How can anyone write that China or the Qing dynasty at that time has
'admitted' to getting the game from India?

If the earliest indication of 8x8 Chess is from Persia or India in the 6th
or 2nd century A.D., that's fine with me. I'm not insisting that the
board comes from China. That's not the point. The point is, if the Chinese
say their game is from a certain period of time in history, they should
have the right to do so. That's the only 'grievance' that I really have
because its kind of upsetting when its assumed that everything must be
copied from an original 'Western' source even though India was not a part
of the Western world in the 6th century.

Even the name 'Chess' suggests precisely that its the original one.
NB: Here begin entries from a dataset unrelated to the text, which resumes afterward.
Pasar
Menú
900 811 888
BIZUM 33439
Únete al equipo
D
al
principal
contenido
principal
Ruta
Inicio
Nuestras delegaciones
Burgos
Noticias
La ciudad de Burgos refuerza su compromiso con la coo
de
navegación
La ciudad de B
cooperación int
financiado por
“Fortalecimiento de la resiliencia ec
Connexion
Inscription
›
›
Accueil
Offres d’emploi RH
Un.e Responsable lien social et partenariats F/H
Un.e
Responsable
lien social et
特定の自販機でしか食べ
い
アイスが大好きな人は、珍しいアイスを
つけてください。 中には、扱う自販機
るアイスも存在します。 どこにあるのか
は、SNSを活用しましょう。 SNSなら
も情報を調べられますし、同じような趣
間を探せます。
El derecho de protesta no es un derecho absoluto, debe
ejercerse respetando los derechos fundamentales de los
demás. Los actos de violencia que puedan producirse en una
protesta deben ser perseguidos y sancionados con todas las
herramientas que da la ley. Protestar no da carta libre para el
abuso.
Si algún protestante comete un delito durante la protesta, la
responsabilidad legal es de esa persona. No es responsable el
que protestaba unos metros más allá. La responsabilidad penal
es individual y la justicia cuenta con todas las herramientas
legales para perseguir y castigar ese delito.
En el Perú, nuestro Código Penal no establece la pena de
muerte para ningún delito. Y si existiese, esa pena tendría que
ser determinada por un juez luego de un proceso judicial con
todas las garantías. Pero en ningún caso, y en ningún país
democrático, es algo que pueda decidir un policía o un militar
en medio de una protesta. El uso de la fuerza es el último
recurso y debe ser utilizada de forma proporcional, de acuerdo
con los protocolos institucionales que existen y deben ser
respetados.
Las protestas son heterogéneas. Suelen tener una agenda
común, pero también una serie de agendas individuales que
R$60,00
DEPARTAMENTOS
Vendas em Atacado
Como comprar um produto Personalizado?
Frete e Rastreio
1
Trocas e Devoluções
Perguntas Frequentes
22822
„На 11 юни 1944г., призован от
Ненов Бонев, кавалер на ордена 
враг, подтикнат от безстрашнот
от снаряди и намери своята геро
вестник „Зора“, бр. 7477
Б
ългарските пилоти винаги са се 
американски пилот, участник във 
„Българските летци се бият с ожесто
For
people who grow up calling chess 'Chess' and may not be aware of Chinese
Chess or Japanese Chess, would naturally think that if the Western version
of the game is simply called 'Chess' and those others are called Chess
with Japanese or Chinese in front of it, then that means (Euro or Western)
Chess is the original or orthodox one. The most correct one instead of
being just another form of chess in the world.

I've seen an 11x10 version of Xiangqi and that version of Xiangqi
definitely comes during the Song dyansty when some experimentation of
Xiangqi was happening because they couldn't find a way to put the cannons
on the back row. There was an apparent attempt to expand the board from the
original 9x10 to 11x10 to fit the cannons, and it did not work. Finally,
the cannons were left floating 2 points ahead of the horse and left there.

So I appreciate the link you have, but I am pretty sure that 11x10 comes
much later.

If Murray uses the Song dynasty 11x10 as evidence that Xiangqi looks like
that and suggests that it comes from a 10x10 board, I am sorry, but he
didn't look hard enough. We all know that the original Xiangqi did not
have cannons, so why would he show that board as an 'early' version of
Xiangqi when he should have just said it was an 'a failed experiment'
during the Song dynasty?

It seems manipulative to show that 11x10 Xiangqi game as an earlier
predecessor. There is no indication that there is any board pre-dating the
9x10 board in Xiangqi.

I think the Weiqi theory makes perfect sense to me. You can cut up a 19x19
Weiqi board into 4 pieces and you will get four 9x10 boards.

I apologize about the comments about Westerners saying Chess is better than
Shogi and Xiangqi. I did not mean that this site endorses that kind of
thinking in any way. This site is certainly not about that kind of thing. I
was saying that this is a common perception in Western circles that Chess
is the best game and that Xiangqi has limited attacking power. Among my
Western friends, they seem to respect Shogi a bit more as a game.

But as an observation of the game play, while Xiangqi has no pawn structure
and therefore less positional complexity, and also has less attacking
pieces and no pawn promotion (queen), the draw rate in the game is still
lower than FIDE Chess which does not suggest inferiority. The game is more
checkmate oriented due to the small palace the general is confined to which
leads to more games ending in the middle game due to checkmate.

At the highest levels, Xiangqi masters draw about 20% less than GM's in
FIDE Chess, so the apparent lack of attacking material does not lead to
more draws in Xiangqi.

I'm not claiming either game is better than the other myself. I personally
prefer FIDE Chess because its what I grew up on. The games have different
kinds of complexities and I also correct the common Chinese belief that
Xiangqi is just way better designed and more complex than Chess because it
is certainly not the case in every regard.